Friday, December 09, 2016

John Glenn Has Died, And Not Only Literally




Former Ohio Senator John Glenn, who died on Thursday, unexpectedly failed miserably in his effort to obtain the Democratic presidential nomination in 1984. Jeff Greenfield remarks

There were important lessons from that failed campaign that resonate—or ought to resonate—today. A candidate without a compelling, thematically consistent message is at an enormous disadvantage. Attributes that political insiders see as powerful assets may turn out to be irrelevant to an electorate looking for something new.

Not only did Glenn lack the "compelling, thematically consistent message" necessary for a presidential nomination, he lacked the character needed, even then, to be win a general election for President. Charlie Pierce comments

In 1984, when John Glenn was preparing to run for president, I sat down in a bar on Beacon Hill in Boston for a chat with one of his chief strategists. This fellow smacked my gob across the room when he said that the campaign was planning to "downplay the hero stuff." My god, I thought. Without The Hero Stuff, Glenn was just a kind of boring old sod from Ohio. Without The Hero Stuff, he wasn't the first American to orbit the Earth. He wasn't the guy who spent the last of those orbits in a tiny spacecraft with a problem the gravity of which the folks on the ground could only guess. Without The Hero Stuff, he wasn't…an astronaut.

He would downplay the hero stuff.  Winning presidential candidates are hardly humble, whether like Ronald(6) Wilson(6) Reagan(6) and Bill Clinton they fake humility, or don't even bother, in the manner of George W. Bush, Barack Obama, or Donald J. Trump. It was on May 1, 2003 when President Bush made history for the

first time a sitting president has arrived on the deck of an aircraft carrier by plane.

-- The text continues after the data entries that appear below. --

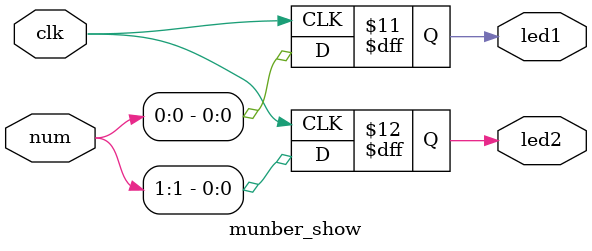
<source format=v>
`timescale 1ns / 1ps


module munber_show(
    input clk,
    input [3:0] num,
    output reg led1,
    output reg led2
    );
    
    always@(posedge clk) begin
        led1 <= num[0];
        led2 <= num[1];
        end

wire [11:0] percent;
assign percent = 100*(num[3:2]); 
reg [10:0] cnt = 0; 
   always@(posedge clk) begin
        if(cnt == 1000) cnt<=0;
        else cnt <= cnt+1;end

/* ·­À´¸²È¥ÕâÀï¾ÍÊÇ¹ý²»ÁËÊµÏÖ......¸É´à×¢ÊÍµôËãÁË */   
/*    always@(posedge clk) begin
        if(cnt <=percent)
            rgb <= 1;
        else
            rgb <= 0;
        end 
*/

endmodule

</source>
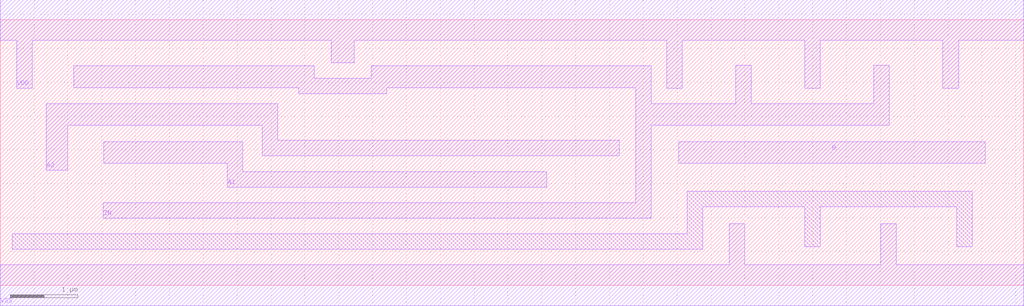
<source format=lef>
# Copyright 2022 GlobalFoundries PDK Authors
#
# Licensed under the Apache License, Version 2.0 (the "License");
# you may not use this file except in compliance with the License.
# You may obtain a copy of the License at
#
#      http://www.apache.org/licenses/LICENSE-2.0
#
# Unless required by applicable law or agreed to in writing, software
# distributed under the License is distributed on an "AS IS" BASIS,
# WITHOUT WARRANTIES OR CONDITIONS OF ANY KIND, either express or implied.
# See the License for the specific language governing permissions and
# limitations under the License.

MACRO gf180mcu_fd_sc_mcu7t5v0__oai21_4
  CLASS core ;
  FOREIGN gf180mcu_fd_sc_mcu7t5v0__oai21_4 0.0 0.0 ;
  ORIGIN 0 0 ;
  SYMMETRY X Y ;
  SITE GF018hv5v_mcu_sc7 ;
  SIZE 15.12 BY 3.92 ;
  PIN A1
    DIRECTION INPUT ;
    ANTENNAGATEAREA 4.158 ;
    PORT
      LAYER METAL1 ;
        POLYGON 1.53 1.8 3.35 1.8 3.35 1.45 8.07 1.45 8.07 1.68 3.58 1.68 3.58 2.12 1.53 2.12  ;
    END
  END A1
  PIN A2
    DIRECTION INPUT ;
    ANTENNAGATEAREA 4.158 ;
    PORT
      LAYER METAL1 ;
        POLYGON 0.68 1.695 1 1.695 1 2.36 3.87 2.36 3.87 1.91 9.14 1.91 9.14 2.14 4.1 2.14 4.1 2.68 0.68 2.68  ;
    END
  END A2
  PIN B
    DIRECTION INPUT ;
    ANTENNAGATEAREA 3.878 ;
    PORT
      LAYER METAL1 ;
        POLYGON 10.02 1.8 14.355 1.8 14.55 1.8 14.55 2.12 14.355 2.12 10.02 2.12  ;
    END
  END B
  PIN ZN
    DIRECTION OUTPUT ;
    ANTENNADIFFAREA 4.0305 ;
    PORT
      LAYER METAL1 ;
        POLYGON 1.085 2.92 4.41 2.92 4.41 2.825 5.71 2.825 5.71 2.92 9.385 2.92 9.385 1.22 1.52 1.22 1.52 0.99 9.615 0.99 9.615 2.36 13.135 2.36 13.135 3.25 12.905 3.25 12.905 2.68 11.095 2.68 11.095 3.25 10.865 3.25 10.865 2.68 9.615 2.68 9.615 3.24 5.48 3.24 5.48 3.055 4.64 3.055 4.64 3.24 1.085 3.24  ;
    END
  END ZN
  PIN VDD
    DIRECTION INOUT ;
    USE power ;
    SHAPE ABUTMENT ;
    PORT
      LAYER METAL1 ;
        POLYGON 0 3.62 0.245 3.62 0.245 2.91 0.475 2.91 0.475 3.62 4.89 3.62 4.89 3.285 5.23 3.285 5.23 3.62 9.845 3.62 9.845 2.91 10.075 2.91 10.075 3.62 11.885 3.62 11.885 2.91 12.115 2.91 12.115 3.62 13.925 3.62 13.925 2.91 14.155 2.91 14.155 3.62 14.355 3.62 15.12 3.62 15.12 4.22 14.355 4.22 0 4.22  ;
    END
  END VDD
  PIN VSS
    DIRECTION INOUT ;
    USE ground ;
    SHAPE ABUTMENT ;
    PORT
      LAYER METAL1 ;
        POLYGON 0 -0.3 15.12 -0.3 15.12 0.3 13.235 0.3 13.235 0.91 13.005 0.91 13.005 0.3 10.995 0.3 10.995 0.91 10.765 0.91 10.765 0.3 0 0.3  ;
    END
  END VSS
  OBS
      LAYER METAL1 ;
        POLYGON 0.18 0.53 10.38 0.53 10.38 1.16 11.885 1.16 11.885 0.57 12.115 0.57 12.115 1.16 14.125 1.16 14.125 0.57 14.355 0.57 14.355 1.39 10.15 1.39 10.15 0.76 0.18 0.76  ;
  END
END gf180mcu_fd_sc_mcu7t5v0__oai21_4

</source>
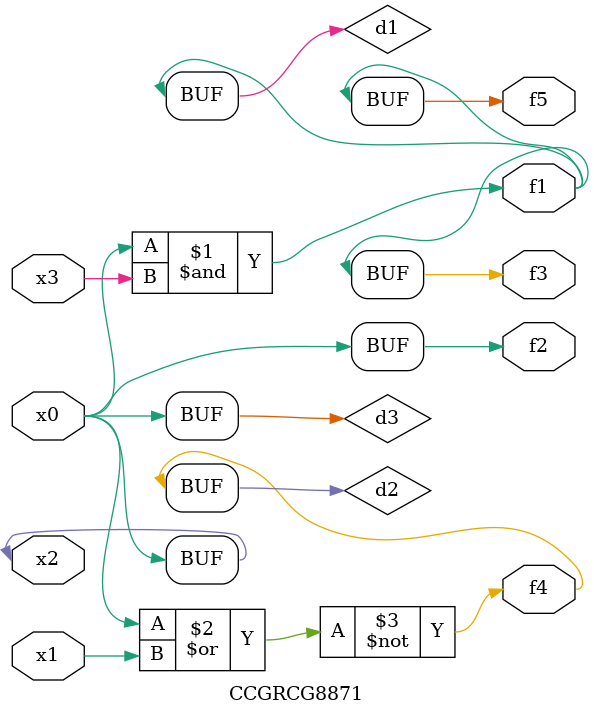
<source format=v>
module CCGRCG8871(
	input x0, x1, x2, x3,
	output f1, f2, f3, f4, f5
);

	wire d1, d2, d3;

	and (d1, x2, x3);
	nor (d2, x0, x1);
	buf (d3, x0, x2);
	assign f1 = d1;
	assign f2 = d3;
	assign f3 = d1;
	assign f4 = d2;
	assign f5 = d1;
endmodule

</source>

The jet made what is known as a "tailhook" landing, with the plane, traveling about 150 mph, hooking onto the last of four steel wires across the flight deck and coming to a complete stop in less than 400 feet.

The exterior of the four-seat Navy S-3B Viking was marked with "Navy 1" in the back and "George W. Bush Commander-in-Chief" just below the cockpit window. On the plane's tail was the insignia of the squadron, the "Blue Wolves."

Moments after the landing, the president, wearing a green flight suit and holding a white helmet, got off the plane, saluted those on the flight deck and shook hands with them. Above him, the tower was adorned with a big sign that read, "Mission Accomplished."




Pretty bold stuff from a guy who skipped out of his National Guard duty. He was in turn succeeded in office by the guy who on Super Tuesday 2008 declared "change will not come if we wait for some other person or if we wait for some other time. We are the ones we've been waiting for. We are the change that we seek." He defeated a guy who downplayed his heroic military service, which did spare the nation a Vice-President Sarah Palin.






We now have elected as President a man who in the last thirteen months alone, with the eyes of the nation upon him, stated

"I know more about ISIS (the Islamic State militant group) than the generals do. Believe me." 
"Nobody knows jobs like I do."
"I know more about foreign policy than anybody running." 
"Nobody reads the Bible more than me."
"Nobody knows more about trade than me." 
"Nobody knows the (visa) system better than me. I know the H1B. I know the H2B. Nobody knows it better than me."
"I've studied (the Iran deal) in great detail, I would say actually greater by far than anyone else."
"I know more about renewables than any human being on Earth."
"Nobody knows more about taxes than I do — maybe in the history of the world."
"There is nobody who understands the horror of nuclear more than me." 
"I understand money better than anybody,"
"Nobody knows debt better than me."
"Nobody in the history of this country has ever known so much about infrastructure as Donald Trump." 

Donald Trump has shattered all records in the narcissistic sweeptstakes. Although it wasn't as bad in 1984,when  the failure of the self-effacing John Glenn may have foreshadowed a great cultural shift in which voters increasingly to elect candidates with extraordinary egos. And here we are.